SSRGA Wins Appeal for Homeowners Whose Trial Counsel Did Not Receive Proper Notice of Trial

February 18, 2026*

Schwartz Sladkus Reich Greenberg Atlas LLP recently secured a significant victory in Florida’s Fourth District Court of Appeal, obtaining reversal of an order dismissing homeowners’ breach of contract action against their insurer as a sanction for their trial counsel’s failure to appear at trial.

The circuit court had entered an order setting a calendar call on a date one week prior to a four-week trial period. The order advised that the sequence of the various trials during the trial period would be determined after the calendar call, and it warned that failure to appear may result in dismissal of the action.

The parties’ attorneys appeared at the calendar call and announced that they were ready for trial. The circuit court set the case for trial to begin at some point during a specified week, along with other cases. On the afternoon of the first day of that week, the homeowners’ attorney’s office received a telephone call from the circuit court’s judicial assistant, advising that the circuit court had started the trial that afternoon. The judicial assistant also said that she had attempted to contact the homeowners’ counsel earlier that morning, but she had not been able to reach them.

The following morning, the circuit court entered a final order dismissing the homeowners’ action as a sanction for their counsel’s failure to appear for trial. The circuit court did not first determine the circumstances of why counsel had failed to appear, nor did it find that the failure was due to willful disobedience of the court.

The homeowners filed a timely motion for rehearing pursuant to Florida Rule of Civil Procedure 1.530 and to vacate the final order pursuant to rule 1.540(b). The motion explained that the homeowners’ counsel expected to receive notice if the case was going to be reached for trial on any particular day of the designated trial week, but he had not received any notice. He explained that the nonappearance was, at worst, excusable neglect due to lack of notice. The trial court denied the motion.

The homeowners filed a renewed motion for rehearing and to vacate the dismissal order, attaching a supporting affidavit and explaining that counsel inadvertently had not attached an affidavit to the original motion for relief from the order. The renewed motion also explained that counsel had not been included on the judicial assistant’s trial-notification emails. Even so, the circuit court denied the renewed motion as well.

The homeowners retained SSRGA to pursue an appeal. In our briefs, we argued that the dismissal order was void because the homeowners’ counsel was not provided notice of the specific date and time the trial would begin, and this lack of notice violated due process. We also argued that the record showed that the nonappearance was, at worst, excusable neglect, and that the harsh sanction of dismissal was not warranted—particularly the homeowners themselves were not culpable.

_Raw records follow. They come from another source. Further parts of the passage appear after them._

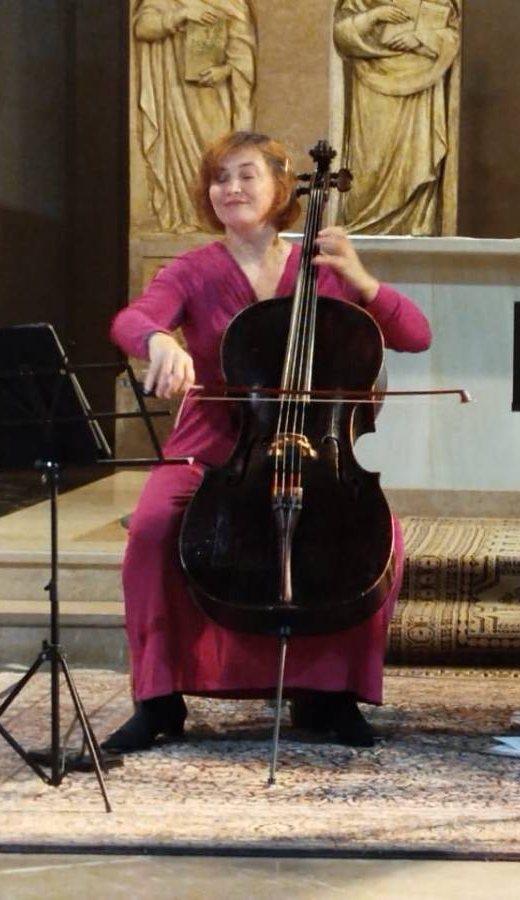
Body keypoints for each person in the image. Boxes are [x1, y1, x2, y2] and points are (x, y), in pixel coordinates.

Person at [103, 131, 431, 753]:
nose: (230, 189)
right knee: (150, 531)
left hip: (317, 453)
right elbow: (132, 318)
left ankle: (331, 695)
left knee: (376, 542)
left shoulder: (323, 270)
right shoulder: (193, 270)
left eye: (245, 175)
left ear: (281, 187)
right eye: (219, 178)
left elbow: (415, 335)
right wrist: (159, 341)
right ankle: (157, 698)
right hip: (211, 447)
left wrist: (362, 279)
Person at [333, 0, 461, 235]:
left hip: (423, 84)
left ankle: (415, 225)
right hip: (371, 84)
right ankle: (364, 225)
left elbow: (453, 32)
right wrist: (373, 16)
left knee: (417, 158)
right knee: (370, 163)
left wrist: (422, 38)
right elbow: (341, 33)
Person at [133, 0, 257, 234]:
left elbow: (243, 52)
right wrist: (181, 15)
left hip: (215, 96)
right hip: (175, 97)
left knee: (216, 152)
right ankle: (186, 216)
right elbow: (142, 27)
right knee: (181, 161)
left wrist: (226, 70)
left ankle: (219, 219)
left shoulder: (233, 3)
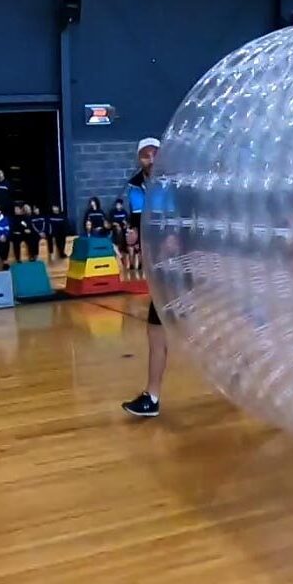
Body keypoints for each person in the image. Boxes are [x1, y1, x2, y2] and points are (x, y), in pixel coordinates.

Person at [123, 137, 166, 418]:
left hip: (181, 266)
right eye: (144, 155)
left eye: (154, 154)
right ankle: (151, 396)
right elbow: (139, 221)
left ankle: (241, 369)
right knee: (156, 329)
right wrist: (133, 234)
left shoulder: (175, 182)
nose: (149, 159)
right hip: (162, 266)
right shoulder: (135, 186)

The appellate court agreed with our position and reversed the dismissal order, remanding for a new trial. The appellate court found that the trial court’s self-created “opt-in” e-mail notification system is flawed because it may fail to provide notice to an attorney when there is an update to the trial schedule. If the attorney inadvertently has not provided an email address to the judicial assistant for use in that particular system, the attorney will not receive notice that the

case has been reached for trial. The appellate court held that any dismissal order resulting from this lack of notice violates due process and is void.

The appellate court held that even if the lack of notice could be attributed to counsel’s failure to provide an e-mail address to the judicial assistant, the record showed that the failure was, at worst, excusable neglect warranting relief under rule 1.530. The court also emphasized that the severe sanction of dismissal was not warranted where nothing in the record indicated that the homeowners themselves were culpable.

The appellate court reversed the dismissal order and remanded the case for a new trial. In a footnote, the appellate court strongly encouraged the trial court to start using the state e-filing portal’s e-service function, or to modify its proprietary e-mail notification system to include all of the e-mail addresses within the e-filing portal’s list, to ensure that all parties within the portal’s e-service list will receive notice when a case is reached for trial.

SSRGA is pleased that this result restores the homeowners’ opportunity to have their claims heard on the merits and returns the case to the circuit court for a new trial.

*The appellate opinion is not final until the disposition of any timely motion for rehearing.